Para me redimir da detração e por sede de arquitetura atípica — já contemporânea, já moderna —, iniciámos a descoberta de Helsínquia na capela de Kamppi e daí seguimos para a igreja de Temppeliaukio.
A capela de Kamppi, conhecida por «capela do silêncio», é um templo luterano no centro da cidade. Exibe forma curiosa que a aproxima do recipiente de uma chávena. Outrossim, nela se pode divisar um vaso ou, forçando a nota, um barco, é obra que provoca a imaginação. Não tem janelas e a madeira prepondera: revestimento exterior de abeto, paredes interiores de amieiro, mobiliário de freixo. No cimo, uma placa de gesso filtra a luz natural e cria barreira acústica, ponto de subida importância em zona de bulício. Se o molde surpreende, também o fator humano me espantou: durante os três quartos de hora em que lá estivemos, uma sacerdotisa empunhou o papel plastificado de que constavam as proibições de fazer fotografias e de gravar vídeos. Ainda hoje ignoro a causa de tanto zelo, acho que teria sido suficiente pôr a dita folha em local visível.
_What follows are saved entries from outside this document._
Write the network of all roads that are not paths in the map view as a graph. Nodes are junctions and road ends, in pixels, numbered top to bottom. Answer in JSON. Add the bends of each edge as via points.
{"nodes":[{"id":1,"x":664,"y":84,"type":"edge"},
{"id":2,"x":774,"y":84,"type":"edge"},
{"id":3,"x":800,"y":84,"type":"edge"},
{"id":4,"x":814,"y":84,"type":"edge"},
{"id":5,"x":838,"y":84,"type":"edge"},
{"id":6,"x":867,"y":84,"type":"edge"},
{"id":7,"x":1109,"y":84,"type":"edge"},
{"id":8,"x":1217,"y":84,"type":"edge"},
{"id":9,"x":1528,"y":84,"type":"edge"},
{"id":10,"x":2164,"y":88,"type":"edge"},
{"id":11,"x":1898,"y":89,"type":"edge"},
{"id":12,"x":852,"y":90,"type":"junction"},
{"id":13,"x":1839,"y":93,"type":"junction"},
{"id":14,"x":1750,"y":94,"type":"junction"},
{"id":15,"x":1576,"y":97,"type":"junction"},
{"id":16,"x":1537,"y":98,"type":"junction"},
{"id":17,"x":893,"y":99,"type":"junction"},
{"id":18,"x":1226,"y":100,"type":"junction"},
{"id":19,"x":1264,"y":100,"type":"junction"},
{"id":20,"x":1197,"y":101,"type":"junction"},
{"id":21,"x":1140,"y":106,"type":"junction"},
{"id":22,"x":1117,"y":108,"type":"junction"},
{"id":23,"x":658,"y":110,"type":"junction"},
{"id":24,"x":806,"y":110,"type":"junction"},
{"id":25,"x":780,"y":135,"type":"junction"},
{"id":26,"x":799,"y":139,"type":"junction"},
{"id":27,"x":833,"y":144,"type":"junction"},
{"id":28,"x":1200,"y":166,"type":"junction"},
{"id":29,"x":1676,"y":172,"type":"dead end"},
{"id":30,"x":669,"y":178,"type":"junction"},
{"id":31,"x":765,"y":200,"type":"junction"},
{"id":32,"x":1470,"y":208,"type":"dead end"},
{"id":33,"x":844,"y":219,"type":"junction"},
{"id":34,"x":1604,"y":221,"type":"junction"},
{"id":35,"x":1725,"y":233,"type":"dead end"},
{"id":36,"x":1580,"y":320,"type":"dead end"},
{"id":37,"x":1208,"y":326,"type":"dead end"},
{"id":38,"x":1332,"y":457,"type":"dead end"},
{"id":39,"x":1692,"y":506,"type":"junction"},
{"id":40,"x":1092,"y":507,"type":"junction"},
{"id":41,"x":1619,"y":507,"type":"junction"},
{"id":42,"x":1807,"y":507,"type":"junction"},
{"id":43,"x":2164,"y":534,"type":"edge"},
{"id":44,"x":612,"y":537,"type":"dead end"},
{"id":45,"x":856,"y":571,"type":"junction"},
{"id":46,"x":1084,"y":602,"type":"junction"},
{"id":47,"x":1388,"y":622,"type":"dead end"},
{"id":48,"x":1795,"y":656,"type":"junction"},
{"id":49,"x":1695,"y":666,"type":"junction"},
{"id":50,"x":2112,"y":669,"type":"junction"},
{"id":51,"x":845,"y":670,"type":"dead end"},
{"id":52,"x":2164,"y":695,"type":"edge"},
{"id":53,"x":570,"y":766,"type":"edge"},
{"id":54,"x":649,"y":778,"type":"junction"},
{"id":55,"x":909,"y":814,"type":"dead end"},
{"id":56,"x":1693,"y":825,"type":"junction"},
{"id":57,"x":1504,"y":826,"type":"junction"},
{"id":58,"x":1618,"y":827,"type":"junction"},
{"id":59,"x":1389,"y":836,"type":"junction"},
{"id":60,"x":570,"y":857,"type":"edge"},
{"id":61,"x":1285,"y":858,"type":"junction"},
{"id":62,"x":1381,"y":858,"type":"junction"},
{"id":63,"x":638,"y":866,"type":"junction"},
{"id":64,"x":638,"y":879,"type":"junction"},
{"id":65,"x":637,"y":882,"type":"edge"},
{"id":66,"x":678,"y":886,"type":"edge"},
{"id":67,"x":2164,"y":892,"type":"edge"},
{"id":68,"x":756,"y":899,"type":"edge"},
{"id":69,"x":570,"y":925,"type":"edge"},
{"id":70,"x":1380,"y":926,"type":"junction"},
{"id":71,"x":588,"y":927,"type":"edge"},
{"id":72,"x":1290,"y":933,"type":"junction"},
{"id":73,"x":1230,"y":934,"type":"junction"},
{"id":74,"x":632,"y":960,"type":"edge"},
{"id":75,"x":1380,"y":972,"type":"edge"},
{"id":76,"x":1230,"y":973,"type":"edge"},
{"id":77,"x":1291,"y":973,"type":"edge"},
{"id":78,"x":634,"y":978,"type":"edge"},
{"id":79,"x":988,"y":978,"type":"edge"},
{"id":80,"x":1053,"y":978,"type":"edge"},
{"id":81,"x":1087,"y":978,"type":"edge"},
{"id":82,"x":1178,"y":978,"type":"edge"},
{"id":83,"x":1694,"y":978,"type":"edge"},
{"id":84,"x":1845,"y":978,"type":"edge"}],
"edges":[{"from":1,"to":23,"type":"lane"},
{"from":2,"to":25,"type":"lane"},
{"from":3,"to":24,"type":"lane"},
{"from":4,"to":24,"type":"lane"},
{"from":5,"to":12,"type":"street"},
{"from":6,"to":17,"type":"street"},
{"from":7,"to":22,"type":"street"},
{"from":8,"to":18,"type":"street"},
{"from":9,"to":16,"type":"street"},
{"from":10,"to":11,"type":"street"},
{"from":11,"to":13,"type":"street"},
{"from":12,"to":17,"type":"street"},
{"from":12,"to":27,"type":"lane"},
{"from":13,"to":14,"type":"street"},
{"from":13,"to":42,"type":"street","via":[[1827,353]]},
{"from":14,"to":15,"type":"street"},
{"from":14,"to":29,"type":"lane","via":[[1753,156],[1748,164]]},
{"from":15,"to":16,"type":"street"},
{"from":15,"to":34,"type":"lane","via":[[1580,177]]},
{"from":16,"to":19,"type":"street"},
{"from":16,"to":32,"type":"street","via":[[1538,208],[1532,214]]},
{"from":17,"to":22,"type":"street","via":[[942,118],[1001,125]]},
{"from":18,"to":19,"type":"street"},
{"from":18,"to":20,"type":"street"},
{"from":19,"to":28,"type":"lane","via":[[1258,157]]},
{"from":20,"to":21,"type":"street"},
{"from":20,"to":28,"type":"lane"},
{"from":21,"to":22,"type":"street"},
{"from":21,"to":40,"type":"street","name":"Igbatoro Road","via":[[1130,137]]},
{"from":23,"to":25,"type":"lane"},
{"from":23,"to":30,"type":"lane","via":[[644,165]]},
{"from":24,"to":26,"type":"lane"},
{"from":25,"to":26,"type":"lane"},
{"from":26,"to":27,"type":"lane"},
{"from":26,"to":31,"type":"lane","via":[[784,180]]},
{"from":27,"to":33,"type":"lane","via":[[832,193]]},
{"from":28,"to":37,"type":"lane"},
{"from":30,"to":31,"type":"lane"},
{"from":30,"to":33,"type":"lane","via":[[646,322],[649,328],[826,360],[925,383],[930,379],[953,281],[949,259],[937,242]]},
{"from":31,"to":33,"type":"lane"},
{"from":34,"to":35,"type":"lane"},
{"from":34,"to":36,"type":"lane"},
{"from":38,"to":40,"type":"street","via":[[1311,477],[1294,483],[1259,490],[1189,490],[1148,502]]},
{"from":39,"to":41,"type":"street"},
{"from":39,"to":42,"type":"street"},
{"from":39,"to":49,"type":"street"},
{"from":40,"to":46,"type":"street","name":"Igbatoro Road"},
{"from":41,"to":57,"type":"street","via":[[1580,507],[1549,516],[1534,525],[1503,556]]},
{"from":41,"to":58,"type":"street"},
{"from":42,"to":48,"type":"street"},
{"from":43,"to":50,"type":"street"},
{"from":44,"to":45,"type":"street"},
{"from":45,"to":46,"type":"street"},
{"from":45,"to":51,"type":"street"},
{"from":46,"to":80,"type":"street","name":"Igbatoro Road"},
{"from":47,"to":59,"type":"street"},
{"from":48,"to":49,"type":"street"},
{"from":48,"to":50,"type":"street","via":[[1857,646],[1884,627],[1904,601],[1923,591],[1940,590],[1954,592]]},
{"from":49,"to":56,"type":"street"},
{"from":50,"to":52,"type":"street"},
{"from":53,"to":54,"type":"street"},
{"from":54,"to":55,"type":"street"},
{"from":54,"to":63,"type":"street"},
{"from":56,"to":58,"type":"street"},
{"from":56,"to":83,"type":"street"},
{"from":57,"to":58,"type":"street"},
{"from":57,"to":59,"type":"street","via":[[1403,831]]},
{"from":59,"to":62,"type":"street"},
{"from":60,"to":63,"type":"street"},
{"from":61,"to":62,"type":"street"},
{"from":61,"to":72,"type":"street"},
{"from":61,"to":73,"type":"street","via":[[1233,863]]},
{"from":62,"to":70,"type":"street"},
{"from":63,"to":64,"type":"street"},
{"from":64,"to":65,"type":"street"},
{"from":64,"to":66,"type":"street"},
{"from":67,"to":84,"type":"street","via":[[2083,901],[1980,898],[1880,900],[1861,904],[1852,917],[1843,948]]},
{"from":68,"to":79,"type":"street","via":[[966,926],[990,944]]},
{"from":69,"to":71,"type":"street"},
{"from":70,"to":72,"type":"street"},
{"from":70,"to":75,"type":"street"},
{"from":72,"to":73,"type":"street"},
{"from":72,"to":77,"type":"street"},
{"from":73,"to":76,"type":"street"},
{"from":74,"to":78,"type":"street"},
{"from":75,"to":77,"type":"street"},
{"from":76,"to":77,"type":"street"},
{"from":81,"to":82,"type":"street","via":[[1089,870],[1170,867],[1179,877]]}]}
A igreja de Temppeliaukio, da confissão luterana, é um edifício circular construído na cavidade aberta numa praça. A parte superior da cúpula está revestida de chapas de cobre. A parte inferior compõe-se de vigas de betão e claraboias (o recorte do granito determina o comprimento de umas e de outras). Lá dentro, chão cinza e estofos púrpura sobre bancos de bétula pintada de azul combinam com os matizes da pedra. Aquando da edificação, os custos ocasionaram celeuma e, por meio da palavra «BIAFRA», estudantes encrespados grafaram o seu protesto em várias paredes. Deste jeito contrapunham a fome nessa região africana ao dinheiro gasto para levantar a «igreja na rocha». Com os anos, as receitas advindas dos concertos e do afluxo de visitantes, que pagam entrada, excederam tal despesa.
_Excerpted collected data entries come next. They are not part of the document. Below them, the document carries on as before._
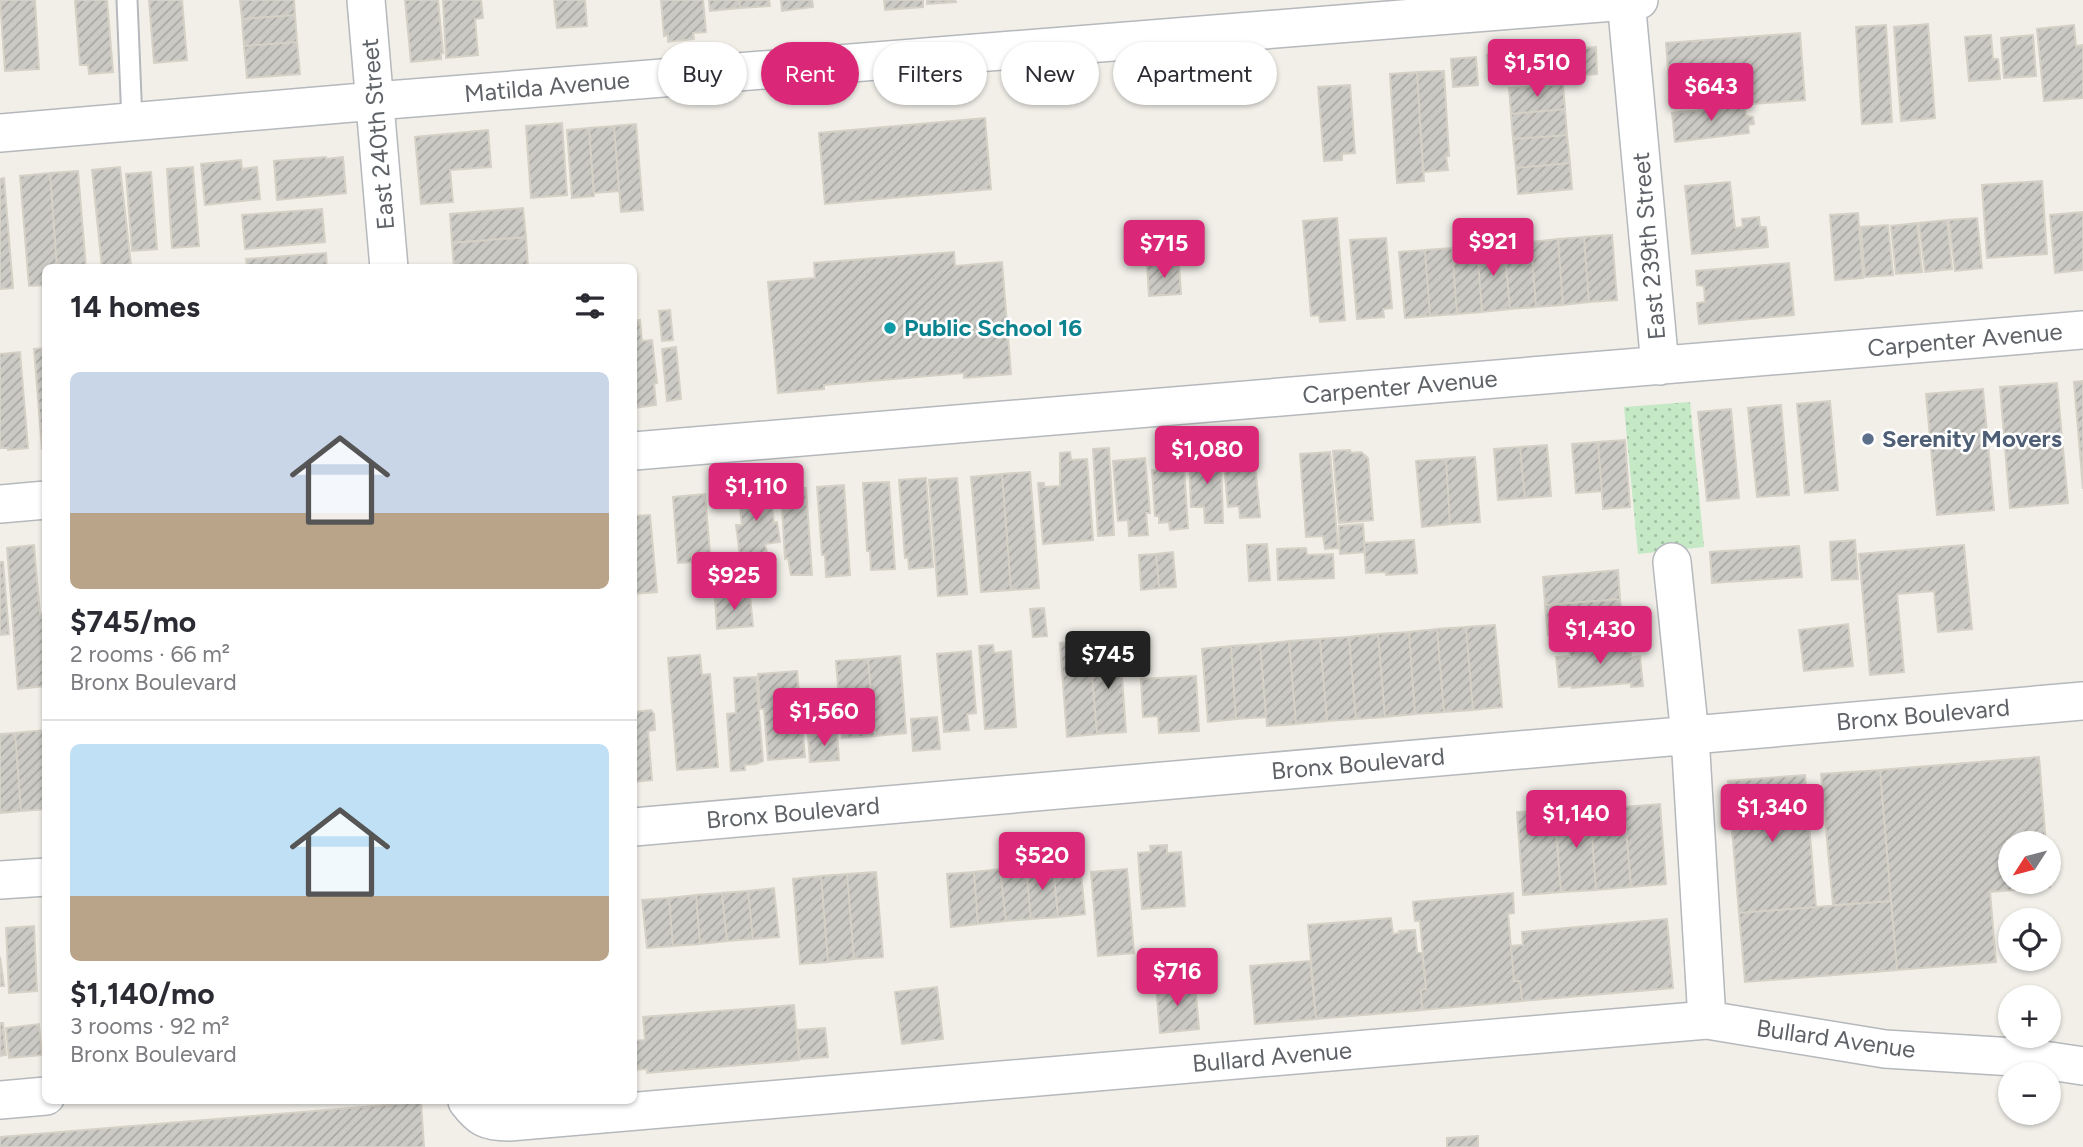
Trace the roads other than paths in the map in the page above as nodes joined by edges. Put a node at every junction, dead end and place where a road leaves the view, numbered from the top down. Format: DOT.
graph roads {
  1 [pos="127,0"];
  2 [pos="366,0"];
  3 [pos="1631,0"];
  4 [pos="375,101"];
  5 [pos="132,122"];
  6 [pos="0,133"];
  7 [pos="389,264"];
  8 [pos="2083,330"];
  9 [pos="1660,366"];
  10 [pos="637,452"];
  11 [pos="42,500"];
  12 [pos="0,504"];
  13 [pos="1672,562"];
  14 [pos="2083,701"];
  15 [pos="1690,736"];
  16 [pos="637,827"];
  17 [pos="42,877"];
  18 [pos="0,880"];
  19 [pos="1707,1020"];
  20 [pos="2083,1066"];
  21 [pos="42,1096"];
  22 [pos="0,1100"];
  23 [pos="469,1104"];
  1 -- 5 [label="lane"];
  2 -- 4 [label="street, East 240th Street"];
  3 -- 4 [label="street, Matilda Avenue"];
  3 -- 9 [label="street, East 239th Street"];
  4 -- 5 [label="street, Matilda Avenue"];
  4 -- 7 [label="street, East 240th Street"];
  5 -- 6 [label="street, Matilda Avenue"];
  8 -- 9 [label="street, Carpenter Avenue"];
  9 -- 10 [label="street, Carpenter Avenue"];
  11 -- 12 [label="street"];
  13 -- 15 [label="street"];
  14 -- 15 [label="street, Bronx Boulevard"];
  15 -- 16 [label="street, Bronx Boulevard"];
  15 -- 19 [label="street"];
  17 -- 18 [label="street"];
  19 -- 20 [label="street, Bullard Avenue"];
  19 -- 23 [label="street, Bullard Avenue"];
  21 -- 22 [label="street"];
}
Nos dois lugares santos resgatei‑me da maledicência. Foram o sítio certo para isso: por mor da sua estrutura, os finlandeses veem na igreja de Temppeliaukio um «bunker de proteção contra o Diabo». Ainda assim, não fosse este tecê‑las, quando voltei a Helsínquia, uma semana depois, hospedei‑me no Original Sokos Hotel Albert — nos quartos, os hóspedes podiam abrir a janela e desligar o ar condicionado.
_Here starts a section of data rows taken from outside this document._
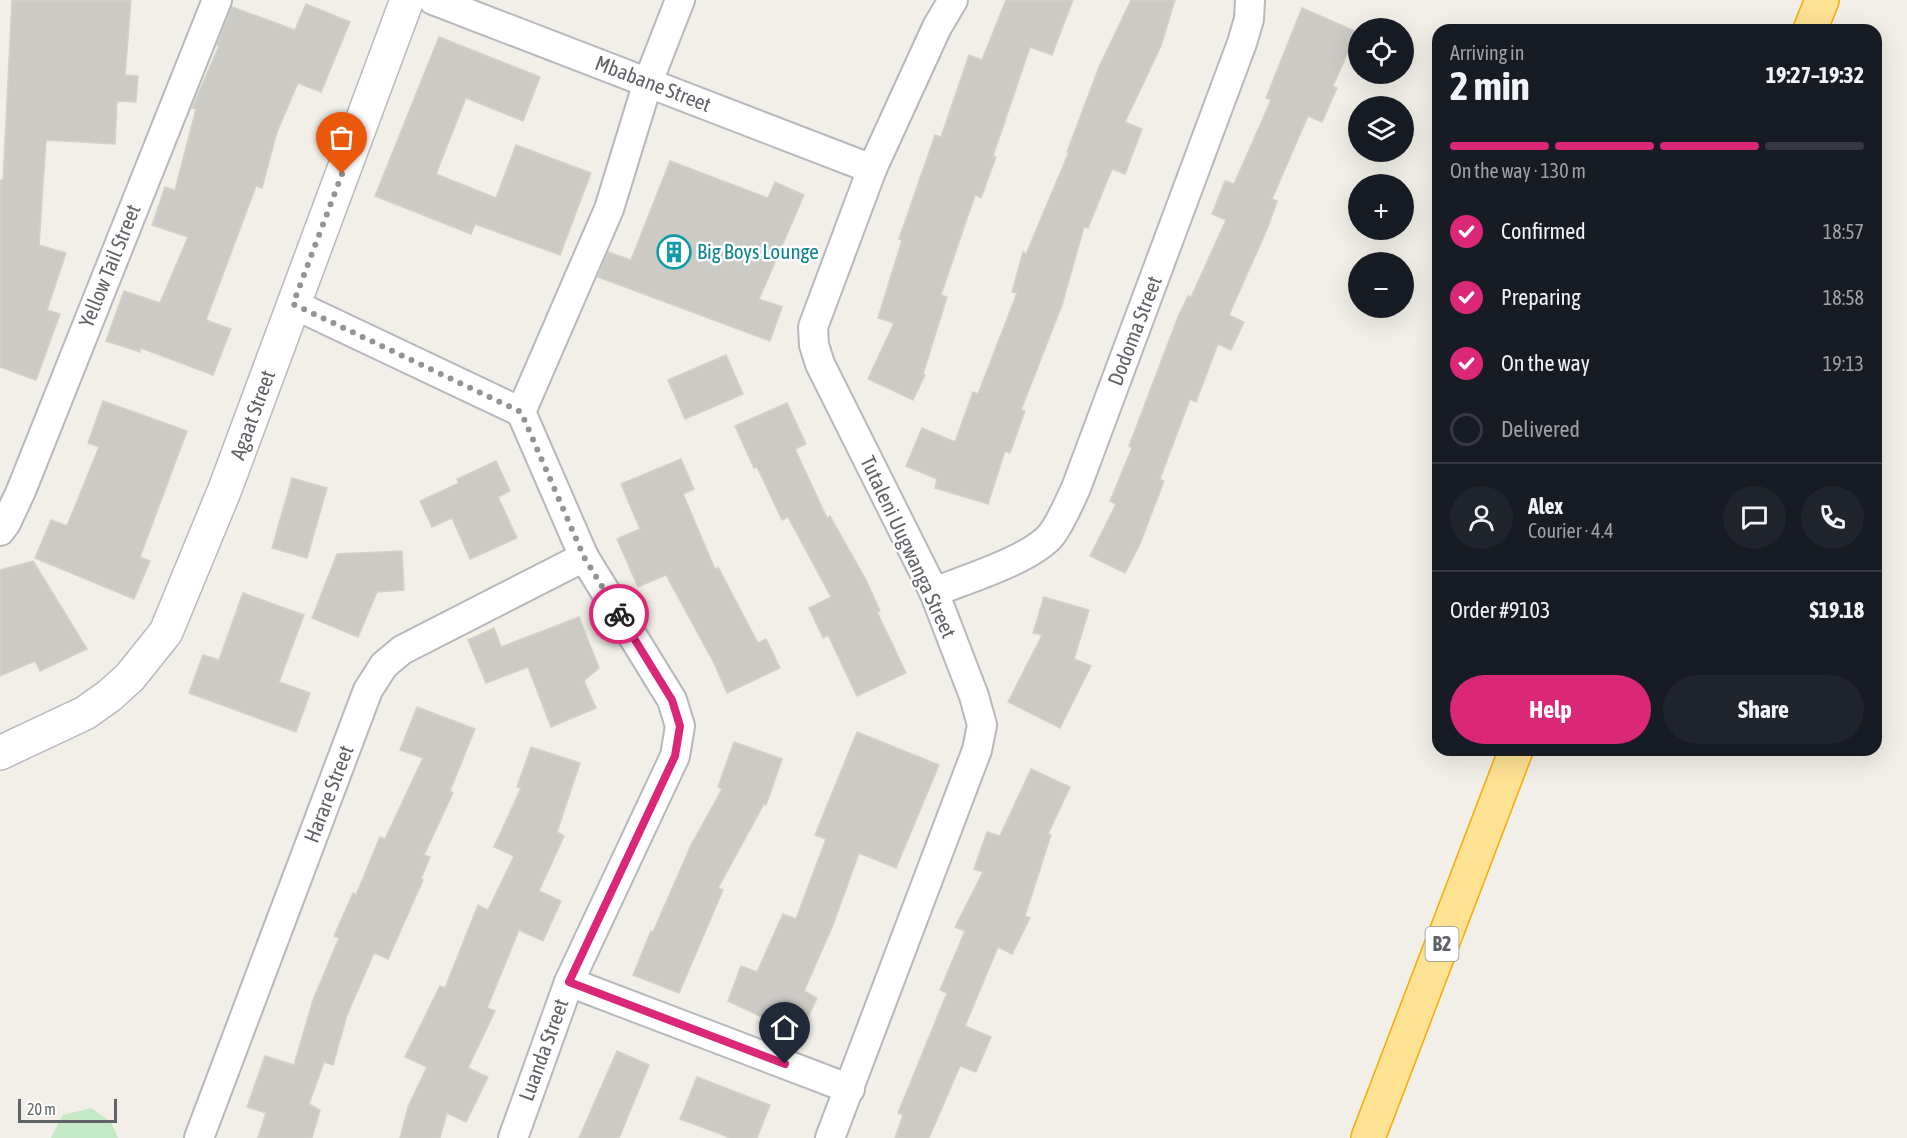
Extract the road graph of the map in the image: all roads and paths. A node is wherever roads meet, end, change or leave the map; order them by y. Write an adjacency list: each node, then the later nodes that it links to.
1 (217, 0): 15 (street, Yellow Tail Street)
2 (407, 0): 13 (street, Agaat Street)
3 (433, 0): 11 (street, Mbabane Street)
4 (680, 0): 11 (street)
5 (953, 0): 12 (street, Tutaleni Uugwanga Street)
6 (1250, 0): 17 (street, Dodoma Street)
7 (1801, 0): 9 (highway)
8 (1822, 0): 10 (highway)
9 (1792, 24)
10 (1812, 24)
11 (648, 82): 12 (street, Mbabane Street); 14 (street)
12 (872, 169): 17 (street, Tutaleni Uugwanga Street)
13 (293, 304): 14 (street); 18 (street, Agaat Street)
14 (521, 412): 16 (street, Luanda Street)
15 (0, 531)
16 (584, 557): 21 (street, Luanda Street); 23 (street, Harare Street)
17 (934, 592): 22 (street, Tutaleni Uugwanga Street)
18 (0, 753)
19 (1514, 756): 26 (highway, B2)
20 (1531, 756): 27 (highway, B2)
21 (569, 982): 22 (street); 24 (street, Luanda Street)
22 (850, 1089): 25 (street, Tutaleni Uugwanga Street)
23 (198, 1138)
24 (513, 1138)
25 (830, 1138)
26 (1368, 1138)
27 (1386, 1138)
Abstraindo das culpas que carreguemos, os templos referidos são credores de visita, dão corpo a uma estética intemporal que os fará resistir à soberba de novos gostos. Eles e os retratos que me demorei a fazer, e que me franquearam a alma de uma dúzia de pessoas, foram as melhores novidades da viagem de duas semanas pela Finlândia. Um regalo para a vista. E também para o ouvido, se tivermos em conta os dizeres de Schelling e de Goethe que qualificam a arquitetura de «música petrificada» (erstarrte Musik).
[1] Cf., respetivamente, SCHELLING, Friedrich, Philosophie der Kunst, Darmstadt, Wissenschaftliche Buchgesellschaft, 1976, pp. 220 e 237, e ECKERMANN, Johann Peter, Gespräche mit Goethe in den letzen Jahren seines Lebens, [s.l., mas impresso em Wroclaw], e‑artnow, 2018, p. 157.